In a similar spirit to estimates derived in the proof of the standard CLT (see for example section 18.3 of D. Williams's Probability with Martingales), let $R_2(x) = e^{ix} - \left(1 + ix - \frac{x^2}{2}\right)$ be the remainder of second order Taylor approximation of $e^{ix}$. Additionally, it holds that $\left|R_2(x)\right| \leq \frac{|x|^3}{6}$, see the Williams's book if it isn't clear to you why this is true. Then we have for the characteristic function of $L_1^n - \mu_n$, the following estimate, $$\varphi_{L_1^n - \mu_n}\left(\theta\right) = \mathbb{E}\left[\exp{\left(i\theta \left(L_1^n - \mu_n\right)\right)}\right] = 1 - \frac{\theta^2\sigma_n^2}{2} + \mathbb{E}\left[R_2\left(\theta L_1^n\right)\right] = 1 - \frac{\theta^2\sigma_n^2}{2} + R^n\left(\theta\right),$$ where $\left|R^n\left(\theta\right)\right| \leq \frac{\left|\theta\right|^3}{6}\mathbb{E}\left[\left|L_1^n - \mu_n\right|^3\right]$. Applying Hölder and the bound on $L_1^n$, we have $$\left|R^n\left(\theta\right)\right| \leq \left\|L_1^n - \mu_n\right\|_\infty\mathbb{E}\left[\left(L_1^n - \mu_n\right)^2\right]\leq \frac{\left|\theta\right|^3}{6}\left(K_n + \left|\mu_n\right|\right)\mathbb{E}\left[\left(L_1^n - \mu_n\right)^2\right] = \frac{\left|\theta\right|^3}{6}\left(K_n + \left|\mu_n\right|\right) \sigma_n^2,$$ here $\|\cdot\|_\infty$ is the sup-norm. The above implies that $R^n = o\left(\frac{1}{n}\right)$ as $K_n, \left|\mu_n\right| \to 0$ as $n\to \infty$ and $\sigma^2_n = O\left(\frac{1}{n}\right)$.

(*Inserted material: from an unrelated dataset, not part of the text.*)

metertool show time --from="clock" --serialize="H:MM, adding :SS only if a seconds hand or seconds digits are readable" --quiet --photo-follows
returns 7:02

Denote by $\varphi_{Z_n}$ the characteristic function of $Z_n$, which is given by $$\varphi_{Z_n}\left(\theta\right) = \mathbb{E}\left[\exp{\left(i\theta Z_n\right)}\right] = \prod_{i = 1}^n\varphi_{L_i^n} = e^{i\theta \mu_n n}\left(\varphi_{L_1^n - \mu_n}\left(\theta\right)\right)^n. $$ Taking logs and applying the asymptotics we derived and $(*)$, we get \begin{gather} \log{\varphi_{Z_n}\left(\theta\right)} = i\theta \mu_n n + n\log{\left(1 - \frac{\theta^2 \sigma_n^2}{2} + R_n\left(\theta\right)\right)} \\ = i\theta \mu_n n - \frac{\theta^2\sigma_n^2 n}{2} + n R_n\left(\theta\right) + O\left(\frac{1}{n}\right) \xrightarrow{n \to \infty} i\theta \mu - \frac{\theta^2\sigma^2}{2}, \end{gather} as $nR_n\left(\theta\right) \to 0$. Finally Levy's Convergence theorem lets us conclude that $Z_n$ converges weakly to $Z \sim \mathcal{N}\left(\mu, \sigma\right)$.